Former U.S. President Donald Trump arrived Wednesday night in Ireland for a brief visit to his golf resort in Doonbeg, County Clare, on the western Atlantic coast.
Fewer than a dozen fans greeted him as his motorcade arrived in the village. The smattering of U.S. flags and MAGA hats among people standing by the roadside were greatly outnumbered by Secret Service and Irish police.
Trump did, however, receive a typically warm welcome inside the resort, the largest employer in the village with a staff of 300, including a performance by traditional Irish dancers. He traveled to Ireland with his second son, Eric.
Reporters at the hotel asked Trump what he thought of Joe Biden’s four-day visit last month to Ireland, when tens of thousands cheered the current U.S. president at walkabouts and rallies. “I didn’t see too much of his visit.
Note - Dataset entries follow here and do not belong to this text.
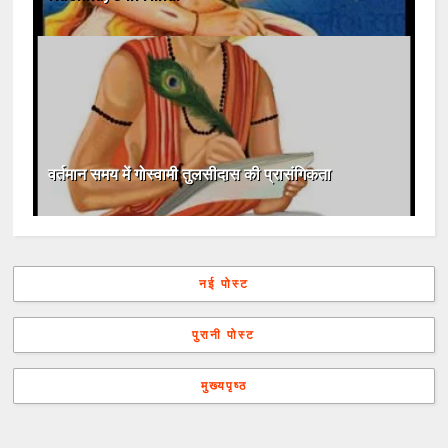
वर्तमान समय में गोस्वामी तुलसीदास की प्रासंगिकता
नई पोस्ट
पुरानी पोस्ट
मुख्यपृष्ठ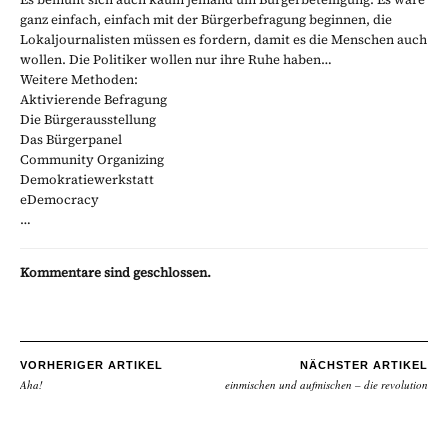
ganz einfach, einfach mit der Bürgerbefragung beginnen, die
Lokaljournalisten müssen es fordern, damit es die Menschen auch
wollen. Die Politiker wollen nur ihre Ruhe haben…
Weitere Methoden:
Aktivierende Befragung
Die Bürgerausstellung
Das Bürgerpanel
Community Organizing
Demokratiewerkstatt
eDemocracy
…
Kommentare sind geschlossen.
VORHERIGER ARTIKEL
NÄCHSTER ARTIKEL
Aha!
einmischen und aufmischen – die revolution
I don’t know what he did here,” Trump said.
Trump, a vocal backer of Brexit, was also asked for his take on arguments over post-Brexit trade rules in Northern Ireland, which caused a walkout by the Democratic Unionists that has put the cross-community government on ice and left civil servants effectively running the show. His response indicated little awareness of the long-running Belfast dispute.
“Well, we’re going to see. They’re negotiating and we’re going to see. There are a lot of negotiations going on in Ireland and other places right now, but that’s going to be a tough one, it’s not an easy one. We’re going to have to work it out,” he said.
Trump has no scheduled public engagements in Ireland but plans to play a round of golf Thursday at the resort, which he bought in 2014 for about €15 million. He spent much of his time at the resort when he visited Ireland as president in 2019.